Former Henderson Independent principal files lawsuit
By Sarah Campbell
SALISBURY — The former principal of Henderson Independent High is accusing the Rowan-Salisbury Board of Education of discriminating against her and the students who attend the alternative school because of their race.
And Trisha Hutson-Baptist alleges the board assigns other black students to “inadequate and inferior facilities” and deprives them of a good education.
Baptist claims in a discrimination lawsuit filed Sept. 9 in U.S. District Court that she lost her job at Henderson after she pointed out discrimination at Henderson to Rowan-Salisbury School System leaders.
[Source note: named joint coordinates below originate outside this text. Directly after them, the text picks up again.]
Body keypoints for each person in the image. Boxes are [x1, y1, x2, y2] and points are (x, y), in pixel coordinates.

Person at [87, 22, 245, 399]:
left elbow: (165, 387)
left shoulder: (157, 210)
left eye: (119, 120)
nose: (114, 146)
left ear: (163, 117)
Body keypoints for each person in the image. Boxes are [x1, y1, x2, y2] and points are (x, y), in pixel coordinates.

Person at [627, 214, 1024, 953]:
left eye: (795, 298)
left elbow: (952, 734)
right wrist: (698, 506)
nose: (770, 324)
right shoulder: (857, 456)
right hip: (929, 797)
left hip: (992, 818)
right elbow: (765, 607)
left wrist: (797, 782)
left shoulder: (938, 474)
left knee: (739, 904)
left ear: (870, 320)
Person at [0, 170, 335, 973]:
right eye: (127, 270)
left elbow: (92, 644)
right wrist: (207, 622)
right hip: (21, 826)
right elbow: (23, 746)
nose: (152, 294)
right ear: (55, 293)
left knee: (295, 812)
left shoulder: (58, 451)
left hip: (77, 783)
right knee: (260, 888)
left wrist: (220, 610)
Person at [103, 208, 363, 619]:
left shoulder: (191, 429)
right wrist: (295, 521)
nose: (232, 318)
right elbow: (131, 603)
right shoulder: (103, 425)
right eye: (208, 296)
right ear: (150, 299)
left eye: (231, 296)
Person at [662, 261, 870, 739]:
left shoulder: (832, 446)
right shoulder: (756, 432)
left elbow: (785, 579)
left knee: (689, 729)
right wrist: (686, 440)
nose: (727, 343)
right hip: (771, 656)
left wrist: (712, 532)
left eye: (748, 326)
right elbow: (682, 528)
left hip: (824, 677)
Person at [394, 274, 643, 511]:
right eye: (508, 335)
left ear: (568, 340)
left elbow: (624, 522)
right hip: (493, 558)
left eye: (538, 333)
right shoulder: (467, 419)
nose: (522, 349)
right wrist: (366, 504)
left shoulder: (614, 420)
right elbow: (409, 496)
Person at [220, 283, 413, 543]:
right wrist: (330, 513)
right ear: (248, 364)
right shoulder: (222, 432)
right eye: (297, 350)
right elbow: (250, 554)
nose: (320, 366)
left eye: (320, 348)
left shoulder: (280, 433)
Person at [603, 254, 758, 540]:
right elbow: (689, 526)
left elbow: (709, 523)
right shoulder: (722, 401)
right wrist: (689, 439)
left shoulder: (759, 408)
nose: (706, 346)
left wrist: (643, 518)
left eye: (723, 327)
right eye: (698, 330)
She is asking the court to force the school system to rehire her at Henderson and pay damages.
Baptist served as principal of the school for one year, resigning Aug. 29 after being placed on paid suspension July 5. She claims in her lawsuit the district offered no reason for the disciplinary action and did not advise her of any problems with her job performance.
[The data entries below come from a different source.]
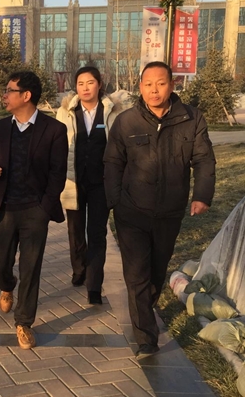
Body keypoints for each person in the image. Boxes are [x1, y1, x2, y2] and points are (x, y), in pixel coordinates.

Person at [104, 61, 215, 359]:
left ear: (172, 85)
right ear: (140, 87)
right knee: (136, 274)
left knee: (156, 270)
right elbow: (112, 162)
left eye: (161, 83)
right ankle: (146, 338)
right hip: (132, 211)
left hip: (169, 211)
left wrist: (201, 195)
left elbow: (203, 159)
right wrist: (115, 200)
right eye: (148, 84)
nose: (154, 90)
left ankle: (146, 306)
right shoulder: (126, 122)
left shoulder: (191, 118)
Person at [0, 71, 68, 350]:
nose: (4, 95)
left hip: (34, 210)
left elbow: (57, 173)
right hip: (5, 207)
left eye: (9, 90)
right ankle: (7, 285)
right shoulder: (0, 128)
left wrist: (44, 208)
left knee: (31, 267)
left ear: (26, 95)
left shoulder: (54, 130)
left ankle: (24, 322)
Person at [56, 66, 120, 305]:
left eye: (90, 82)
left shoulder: (112, 112)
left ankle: (94, 285)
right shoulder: (66, 112)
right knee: (75, 230)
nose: (85, 88)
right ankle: (79, 269)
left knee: (97, 232)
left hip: (100, 183)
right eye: (80, 83)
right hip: (73, 181)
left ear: (99, 85)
The lawsuit says Baptist learned after school started Aug. 23 that the system had hired a replacement, and that the school system dismissed her with “no notice or explanation of its action.”
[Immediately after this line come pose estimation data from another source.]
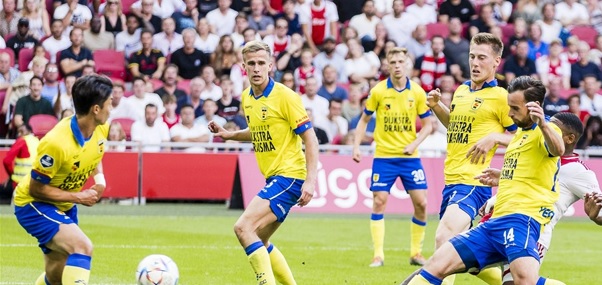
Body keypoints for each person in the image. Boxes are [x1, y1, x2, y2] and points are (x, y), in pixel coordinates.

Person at [405, 76, 566, 285]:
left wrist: (543, 124)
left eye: (515, 108)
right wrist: (502, 177)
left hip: (521, 220)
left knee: (524, 280)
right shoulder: (519, 137)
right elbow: (530, 171)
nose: (509, 113)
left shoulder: (546, 131)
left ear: (533, 107)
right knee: (438, 263)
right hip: (493, 224)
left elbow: (558, 150)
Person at [208, 40, 318, 285]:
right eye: (251, 64)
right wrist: (230, 134)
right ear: (243, 67)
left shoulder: (286, 97)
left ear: (270, 65)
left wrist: (311, 180)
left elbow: (310, 139)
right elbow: (256, 129)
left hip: (290, 176)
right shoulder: (247, 97)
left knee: (243, 228)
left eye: (261, 63)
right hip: (274, 178)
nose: (256, 68)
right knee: (260, 239)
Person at [416, 32, 518, 285]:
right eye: (472, 56)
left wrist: (495, 137)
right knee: (463, 254)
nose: (474, 62)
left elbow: (524, 138)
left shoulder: (502, 97)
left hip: (474, 182)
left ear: (496, 62)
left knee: (444, 238)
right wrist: (437, 106)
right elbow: (455, 127)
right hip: (451, 180)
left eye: (482, 57)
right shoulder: (462, 90)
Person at [476, 112, 600, 284]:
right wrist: (494, 199)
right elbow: (523, 185)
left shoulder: (579, 172)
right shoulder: (536, 155)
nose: (546, 129)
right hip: (505, 221)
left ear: (570, 139)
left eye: (555, 128)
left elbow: (599, 209)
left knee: (516, 282)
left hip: (536, 232)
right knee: (468, 262)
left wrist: (596, 216)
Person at [13, 75, 113, 285]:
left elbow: (95, 153)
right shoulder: (56, 143)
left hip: (63, 205)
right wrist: (78, 196)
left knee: (56, 277)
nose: (111, 108)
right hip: (33, 205)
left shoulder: (101, 126)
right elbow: (36, 189)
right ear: (96, 109)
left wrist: (100, 180)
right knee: (83, 247)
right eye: (109, 103)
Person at [351, 47, 433, 268]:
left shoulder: (417, 92)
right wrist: (356, 146)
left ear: (407, 63)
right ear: (387, 64)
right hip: (384, 157)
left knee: (422, 204)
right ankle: (378, 255)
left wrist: (414, 144)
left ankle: (416, 252)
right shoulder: (378, 91)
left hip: (410, 158)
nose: (397, 65)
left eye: (401, 61)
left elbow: (428, 126)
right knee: (379, 202)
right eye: (393, 61)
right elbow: (363, 120)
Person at [1, 124, 39, 201]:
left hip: (20, 183)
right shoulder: (38, 141)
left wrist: (11, 174)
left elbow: (7, 161)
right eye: (18, 132)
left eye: (21, 132)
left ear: (29, 131)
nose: (19, 134)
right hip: (36, 182)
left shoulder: (21, 141)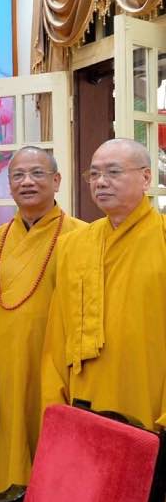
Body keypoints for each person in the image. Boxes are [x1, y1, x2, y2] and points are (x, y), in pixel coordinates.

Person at [0, 147, 84, 502]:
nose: (27, 182)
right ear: (8, 185)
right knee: (9, 459)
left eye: (37, 173)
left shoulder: (81, 235)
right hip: (4, 373)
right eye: (18, 175)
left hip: (58, 370)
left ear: (56, 181)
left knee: (57, 462)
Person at [43, 138, 166, 431]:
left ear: (146, 177)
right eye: (94, 174)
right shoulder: (73, 245)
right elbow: (57, 333)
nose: (101, 182)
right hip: (84, 399)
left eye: (113, 172)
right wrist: (54, 402)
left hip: (148, 398)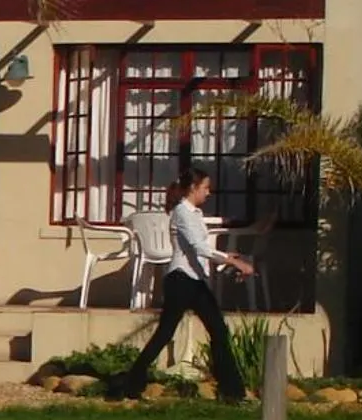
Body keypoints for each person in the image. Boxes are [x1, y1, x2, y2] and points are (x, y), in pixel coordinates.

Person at [106, 166, 255, 402]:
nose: (209, 192)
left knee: (218, 330)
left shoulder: (194, 213)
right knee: (165, 333)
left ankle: (232, 391)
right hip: (181, 280)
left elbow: (201, 247)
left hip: (195, 280)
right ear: (193, 188)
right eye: (206, 188)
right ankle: (128, 384)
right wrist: (232, 261)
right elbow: (198, 247)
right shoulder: (181, 213)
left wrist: (228, 257)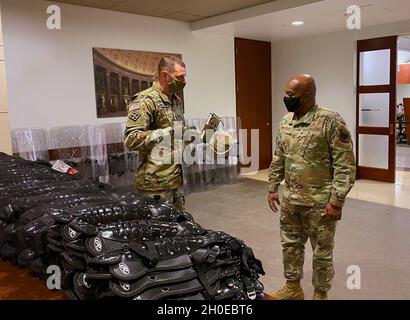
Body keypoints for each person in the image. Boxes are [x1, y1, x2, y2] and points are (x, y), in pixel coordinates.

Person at [266, 74, 356, 300]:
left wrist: (336, 201)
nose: (286, 98)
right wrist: (272, 186)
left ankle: (320, 294)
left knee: (322, 254)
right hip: (291, 201)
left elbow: (345, 165)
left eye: (290, 95)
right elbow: (279, 157)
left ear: (306, 96)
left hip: (320, 204)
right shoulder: (286, 122)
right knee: (290, 246)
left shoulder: (331, 121)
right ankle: (293, 287)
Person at [124, 56, 187, 211]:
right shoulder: (145, 100)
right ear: (165, 75)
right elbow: (131, 139)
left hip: (174, 180)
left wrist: (192, 135)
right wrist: (166, 132)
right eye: (180, 77)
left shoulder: (175, 99)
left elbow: (177, 135)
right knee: (157, 231)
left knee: (179, 229)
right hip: (153, 185)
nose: (184, 81)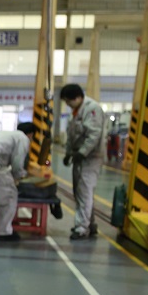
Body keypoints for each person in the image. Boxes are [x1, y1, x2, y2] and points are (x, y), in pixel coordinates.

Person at [60, 83, 105, 240]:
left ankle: (81, 228)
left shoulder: (92, 109)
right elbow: (71, 135)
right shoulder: (76, 111)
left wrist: (82, 152)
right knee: (80, 192)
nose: (67, 104)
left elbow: (94, 135)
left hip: (91, 157)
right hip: (79, 156)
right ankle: (89, 224)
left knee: (85, 191)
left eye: (68, 101)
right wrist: (68, 153)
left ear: (78, 97)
Rita Foil, the school system’s spokeswoman, said the district received a letter of resignation from Baptist Sept. 6 with an effective date of Aug. 29.
The Rowan-Salisbury School System posted the position on its website Aug. 30 offering $1,000 a month in incentive pay in addition to the regular salary.
The job ad is still on the school system website. Friday was the deadline for applicants, according to the posting. Foil said she did not know how many people had applied.
Baptist’s lawsuit also alleges the district follows a pattern of discriminating against minority students who attend Henderson by providing them with fewer resources and accommodations because of their race.
She blamed the lack of resources and necessary courses for the school’s failure to prepare students for college.
The lawsuit says that during her tenure at Henderson, Baptist tried to obtain additional resources to improve academic performance and progress of the students there, but her efforts were “to no avail.”
Baptist alleges when she complained about the “discriminatory allocation of resources,” school officials harassed and intimidated her.
Besides those who attend Henderson, the lawsuit claims the Rowan-Salisbury School System discriminates against other black students by assigning them to “inferior schools and providing them with inadequate and inferior facilities.”
The suit asks the court to order the system to provide a “sound basic, equal education opportunity for all students, with equal staffing, facilities and resources for all students” and treat all staff equally.
Baptist was the assistant principal at South Charlotte Middle School before moving to Henderson, where she replaced Ken Sherill as principal in August 2010.
After landing a $2.2 million federal grant last July, the school system was required to replace the principal and at least half the teaching staff.
The grant to improve student achievement and increase the graduation rate is awarded to the bottom 5 percent of the state’s consistently lowest-achieving schools.
Henderson’s graduation rate hovered around 10 percent in the two years before Baptist took over. Last year’s graduation rate grew to 34.6 percent.
Baptist is seeking to be reinstated with back salary pay and the benefits she received before her dismissal. She is also asking the court to award punitive damages for harm to her professional reputation.
Julius Chambers, a Charlotte-based civil rights attorney, is representing Baptist in the case. He could not be reached for comment.
Ken Soo, a Raleigh-based attorney, is representing the Rowan-Salisbury school board. He has requested an extension to answer Baptist’s complaint in order to “investigate and prepare responses” to the allegations. Multiple messages left by a Post reporter seeking comment were not returned.
School officials and board chairman Dr. Jim Emerson declined to comment on the case.